Paola sueña todavía con el Frente. Sueña que ella baila en el Tropitango mezclada en la multitud, pensando en que están peleados, y de pronto por los altoparlantes se escucha: “Paola, que te presentes en la puerta que te espera Víctor”, y ella sale, pero afuera no hay nadie. Y entonces, al rato, ella sigue bailando, y otra vez; “Paola, dice el Frente que te apures”, entonces ella sale, temerosa de que la espera para pelearse, para recriminarle que se fue a bailar sin él, y él está con las manos en los bolsillos y una sonrisa enorme: “¿Viste la joda que te hice? ¿Te asustaste, no?”. Paola sueña con que se van a comer un pancho juntos y después vuelven al baile de la mano, de novios. “Sueño con él, la otra vez soñé, y yo le conté a Sabina. Y mi mamá me dijo que cuando soñás con un fallecido es porque quiere que lo vayas a ver, entonces yo le dije que para el cumpleaños le voy a llevar flores. Soñé que yo iba a verlo al cementerio y él estaba parado y me decía que le gustaban las rosas amarillas, que quería que le llevara una rosa amarilla.
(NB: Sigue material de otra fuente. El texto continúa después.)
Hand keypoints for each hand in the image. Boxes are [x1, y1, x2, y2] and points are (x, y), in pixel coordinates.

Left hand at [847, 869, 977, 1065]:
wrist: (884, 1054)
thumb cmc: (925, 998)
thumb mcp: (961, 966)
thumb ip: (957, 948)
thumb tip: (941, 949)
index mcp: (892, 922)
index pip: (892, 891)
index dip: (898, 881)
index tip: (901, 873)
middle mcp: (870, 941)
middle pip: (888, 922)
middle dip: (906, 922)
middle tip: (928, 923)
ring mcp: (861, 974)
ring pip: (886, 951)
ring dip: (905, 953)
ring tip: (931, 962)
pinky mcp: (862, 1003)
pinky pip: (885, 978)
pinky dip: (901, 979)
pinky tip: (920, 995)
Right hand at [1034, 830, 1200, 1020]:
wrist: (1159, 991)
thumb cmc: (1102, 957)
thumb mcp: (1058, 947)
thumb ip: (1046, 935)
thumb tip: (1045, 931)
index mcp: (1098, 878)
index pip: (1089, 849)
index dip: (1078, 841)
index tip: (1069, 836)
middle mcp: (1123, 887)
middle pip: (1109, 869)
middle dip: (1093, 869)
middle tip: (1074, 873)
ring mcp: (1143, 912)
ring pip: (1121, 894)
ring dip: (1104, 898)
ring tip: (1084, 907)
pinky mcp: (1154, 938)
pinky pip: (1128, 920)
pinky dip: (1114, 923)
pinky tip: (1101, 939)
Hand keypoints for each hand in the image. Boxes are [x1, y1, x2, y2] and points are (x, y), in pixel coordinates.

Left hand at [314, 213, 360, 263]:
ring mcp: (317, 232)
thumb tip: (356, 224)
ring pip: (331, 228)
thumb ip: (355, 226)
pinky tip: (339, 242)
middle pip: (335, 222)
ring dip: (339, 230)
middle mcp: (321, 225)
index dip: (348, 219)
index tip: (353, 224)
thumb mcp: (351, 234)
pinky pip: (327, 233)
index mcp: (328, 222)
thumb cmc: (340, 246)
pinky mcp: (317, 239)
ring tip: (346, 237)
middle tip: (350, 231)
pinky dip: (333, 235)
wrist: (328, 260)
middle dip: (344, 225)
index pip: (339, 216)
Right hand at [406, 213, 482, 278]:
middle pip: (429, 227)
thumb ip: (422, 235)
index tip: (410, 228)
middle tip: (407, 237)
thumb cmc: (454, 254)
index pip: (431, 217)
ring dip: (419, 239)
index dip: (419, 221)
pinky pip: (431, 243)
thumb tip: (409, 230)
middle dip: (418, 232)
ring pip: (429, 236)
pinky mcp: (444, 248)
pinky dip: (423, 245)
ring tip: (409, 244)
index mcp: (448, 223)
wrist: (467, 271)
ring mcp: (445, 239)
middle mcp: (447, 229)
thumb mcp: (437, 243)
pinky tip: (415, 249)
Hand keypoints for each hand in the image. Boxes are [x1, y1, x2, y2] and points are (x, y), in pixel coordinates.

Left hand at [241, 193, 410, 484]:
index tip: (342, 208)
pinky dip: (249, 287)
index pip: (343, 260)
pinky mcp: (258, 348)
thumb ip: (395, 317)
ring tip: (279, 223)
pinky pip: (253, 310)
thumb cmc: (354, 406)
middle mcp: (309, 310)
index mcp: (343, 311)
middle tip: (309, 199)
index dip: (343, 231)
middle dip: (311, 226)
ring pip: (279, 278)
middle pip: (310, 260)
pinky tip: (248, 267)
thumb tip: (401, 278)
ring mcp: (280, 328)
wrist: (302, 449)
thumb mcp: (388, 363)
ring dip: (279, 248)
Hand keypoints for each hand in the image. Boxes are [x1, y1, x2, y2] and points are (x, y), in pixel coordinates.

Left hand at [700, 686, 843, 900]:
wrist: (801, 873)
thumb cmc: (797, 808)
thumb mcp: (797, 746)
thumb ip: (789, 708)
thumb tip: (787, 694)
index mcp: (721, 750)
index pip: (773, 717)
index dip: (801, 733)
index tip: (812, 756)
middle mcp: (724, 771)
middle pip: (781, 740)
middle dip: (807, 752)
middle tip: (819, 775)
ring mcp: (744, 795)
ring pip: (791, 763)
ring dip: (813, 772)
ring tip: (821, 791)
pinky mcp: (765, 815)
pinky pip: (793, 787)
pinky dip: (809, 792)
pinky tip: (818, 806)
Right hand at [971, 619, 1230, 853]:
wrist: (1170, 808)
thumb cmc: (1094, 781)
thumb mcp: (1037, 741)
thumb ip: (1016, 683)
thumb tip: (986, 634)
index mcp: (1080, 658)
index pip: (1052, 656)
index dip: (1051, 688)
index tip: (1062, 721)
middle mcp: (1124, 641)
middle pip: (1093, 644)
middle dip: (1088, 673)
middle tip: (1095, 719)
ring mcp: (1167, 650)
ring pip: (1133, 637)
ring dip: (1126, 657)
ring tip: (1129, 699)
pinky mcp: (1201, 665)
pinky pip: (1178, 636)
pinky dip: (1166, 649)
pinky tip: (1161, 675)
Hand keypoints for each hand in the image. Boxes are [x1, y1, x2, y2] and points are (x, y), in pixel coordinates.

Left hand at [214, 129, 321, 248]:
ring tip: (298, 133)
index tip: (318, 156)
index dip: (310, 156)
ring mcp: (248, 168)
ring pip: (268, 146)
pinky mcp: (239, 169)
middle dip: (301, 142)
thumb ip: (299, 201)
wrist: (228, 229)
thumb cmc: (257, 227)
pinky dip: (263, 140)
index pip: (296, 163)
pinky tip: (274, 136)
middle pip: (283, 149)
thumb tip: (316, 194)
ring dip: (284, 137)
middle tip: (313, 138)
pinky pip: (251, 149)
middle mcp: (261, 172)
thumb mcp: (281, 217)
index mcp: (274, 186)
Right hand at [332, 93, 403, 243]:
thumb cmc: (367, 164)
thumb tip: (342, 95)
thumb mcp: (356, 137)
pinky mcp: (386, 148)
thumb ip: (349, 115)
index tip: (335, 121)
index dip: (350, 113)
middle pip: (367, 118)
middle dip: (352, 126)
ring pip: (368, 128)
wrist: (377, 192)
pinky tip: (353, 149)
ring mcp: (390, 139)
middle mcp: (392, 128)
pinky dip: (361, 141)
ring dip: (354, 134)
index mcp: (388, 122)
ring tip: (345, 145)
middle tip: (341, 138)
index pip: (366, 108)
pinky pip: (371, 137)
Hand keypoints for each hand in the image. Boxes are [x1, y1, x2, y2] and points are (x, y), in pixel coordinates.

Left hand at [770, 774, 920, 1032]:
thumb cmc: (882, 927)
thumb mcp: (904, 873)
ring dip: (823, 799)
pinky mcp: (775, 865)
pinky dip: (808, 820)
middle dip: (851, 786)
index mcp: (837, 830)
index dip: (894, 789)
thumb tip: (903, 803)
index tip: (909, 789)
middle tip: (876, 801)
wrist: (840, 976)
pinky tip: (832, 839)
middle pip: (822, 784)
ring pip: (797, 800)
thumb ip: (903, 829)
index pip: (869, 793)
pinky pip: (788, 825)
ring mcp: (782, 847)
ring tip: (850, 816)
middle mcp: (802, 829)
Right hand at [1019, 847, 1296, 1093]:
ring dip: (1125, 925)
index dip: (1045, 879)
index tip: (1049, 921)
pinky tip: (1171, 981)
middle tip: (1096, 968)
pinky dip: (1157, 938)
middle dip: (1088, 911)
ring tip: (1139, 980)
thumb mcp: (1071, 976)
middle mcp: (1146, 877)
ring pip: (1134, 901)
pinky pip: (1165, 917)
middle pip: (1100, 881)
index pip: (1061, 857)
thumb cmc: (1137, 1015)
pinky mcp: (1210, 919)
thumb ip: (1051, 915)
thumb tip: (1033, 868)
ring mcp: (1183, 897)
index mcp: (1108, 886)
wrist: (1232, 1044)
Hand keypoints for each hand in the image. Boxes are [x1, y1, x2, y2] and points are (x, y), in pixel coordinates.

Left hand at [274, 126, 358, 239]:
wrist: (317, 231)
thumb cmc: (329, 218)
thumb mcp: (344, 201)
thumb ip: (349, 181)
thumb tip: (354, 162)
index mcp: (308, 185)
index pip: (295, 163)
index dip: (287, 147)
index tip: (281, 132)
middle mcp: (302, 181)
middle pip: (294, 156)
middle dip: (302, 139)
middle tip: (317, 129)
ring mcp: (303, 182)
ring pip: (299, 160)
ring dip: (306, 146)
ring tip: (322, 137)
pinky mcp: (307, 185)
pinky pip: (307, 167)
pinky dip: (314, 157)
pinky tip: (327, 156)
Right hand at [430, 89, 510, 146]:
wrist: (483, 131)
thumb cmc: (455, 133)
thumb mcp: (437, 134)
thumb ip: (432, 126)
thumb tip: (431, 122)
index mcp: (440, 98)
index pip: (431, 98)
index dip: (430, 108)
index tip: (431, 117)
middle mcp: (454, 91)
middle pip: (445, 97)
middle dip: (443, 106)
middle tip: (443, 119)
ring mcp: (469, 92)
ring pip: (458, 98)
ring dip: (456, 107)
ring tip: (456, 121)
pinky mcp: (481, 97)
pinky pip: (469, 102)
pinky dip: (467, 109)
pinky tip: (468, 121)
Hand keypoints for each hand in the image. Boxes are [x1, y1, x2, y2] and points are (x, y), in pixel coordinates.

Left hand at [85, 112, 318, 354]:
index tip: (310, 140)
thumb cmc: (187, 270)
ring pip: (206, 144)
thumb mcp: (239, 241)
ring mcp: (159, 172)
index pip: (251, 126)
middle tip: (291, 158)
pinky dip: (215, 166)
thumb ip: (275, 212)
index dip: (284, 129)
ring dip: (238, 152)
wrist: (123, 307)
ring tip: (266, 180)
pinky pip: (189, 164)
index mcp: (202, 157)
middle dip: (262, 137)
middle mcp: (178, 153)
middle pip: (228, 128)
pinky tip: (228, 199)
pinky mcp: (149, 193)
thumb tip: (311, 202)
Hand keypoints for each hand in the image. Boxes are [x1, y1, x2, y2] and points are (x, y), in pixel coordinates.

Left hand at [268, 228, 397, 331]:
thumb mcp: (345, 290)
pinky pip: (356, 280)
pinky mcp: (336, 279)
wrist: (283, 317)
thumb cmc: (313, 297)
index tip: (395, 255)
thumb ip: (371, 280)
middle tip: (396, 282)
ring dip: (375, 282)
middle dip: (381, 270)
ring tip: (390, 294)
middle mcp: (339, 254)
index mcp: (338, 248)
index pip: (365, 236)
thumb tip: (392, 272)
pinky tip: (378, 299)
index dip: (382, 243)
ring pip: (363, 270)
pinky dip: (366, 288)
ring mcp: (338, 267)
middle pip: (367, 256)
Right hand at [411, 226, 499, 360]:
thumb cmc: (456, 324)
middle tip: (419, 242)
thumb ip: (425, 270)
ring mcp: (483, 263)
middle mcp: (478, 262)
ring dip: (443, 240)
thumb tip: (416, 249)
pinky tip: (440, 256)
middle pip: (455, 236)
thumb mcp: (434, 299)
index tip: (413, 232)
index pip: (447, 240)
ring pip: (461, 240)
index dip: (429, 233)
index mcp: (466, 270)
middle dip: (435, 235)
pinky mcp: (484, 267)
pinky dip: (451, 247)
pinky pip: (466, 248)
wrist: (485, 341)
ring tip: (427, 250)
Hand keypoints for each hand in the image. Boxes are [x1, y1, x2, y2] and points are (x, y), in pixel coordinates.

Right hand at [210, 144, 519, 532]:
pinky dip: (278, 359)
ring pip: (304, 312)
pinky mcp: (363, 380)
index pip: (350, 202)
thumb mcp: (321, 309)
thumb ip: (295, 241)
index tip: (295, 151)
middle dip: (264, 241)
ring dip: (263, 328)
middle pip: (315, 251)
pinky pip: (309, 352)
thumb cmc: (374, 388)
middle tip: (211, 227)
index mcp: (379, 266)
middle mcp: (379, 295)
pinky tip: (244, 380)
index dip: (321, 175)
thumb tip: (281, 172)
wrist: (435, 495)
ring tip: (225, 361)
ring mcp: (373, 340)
Yo le decía ‘¿cómo vos estás acá, si vos...?’. Y me decía: ‘Siempre voy a estar, siempre estoy’. No sé si será verdad, pero a veces estoy en mi casa y se escuchan ruidos, se escuchan cosas, entonces pienso ‘ahí está’. O creo que es mi primo, porque a mi primo también lo mató la policía. Pero más que nada pienso que puede ser Víctor, porque yo soñé que él me dijo que siempre va a estar. O capaz que siempre va a estar porque siempre soñaré con él. Yo creo que él puede ser una presencia especial, alguien capaz de aparecerse, o de cuidarte, de ser alguien superior por la manera superior que tenía de ser en vida. Él, aunque ladrón, siempre tuvo un corazón groso. Esa vez que con Manuel y Simón se robaron el camión de La Serenísima y se lo regalaron a la villa me lo acuerdo a él que también se había agarrado un yogur y se sentó ahí en la esquina. Miraba cómo los chicos se tomaban los yogures, y él se tomaba un bebible, y decía ‘esto es vida’.” [1].

[1]. Paola fue detenida por orden de un juez de San Isidro a comienzos de abril. Se la acusa del homicidio de su madre, asesinada mientras dormía de un tiro en la cabeza.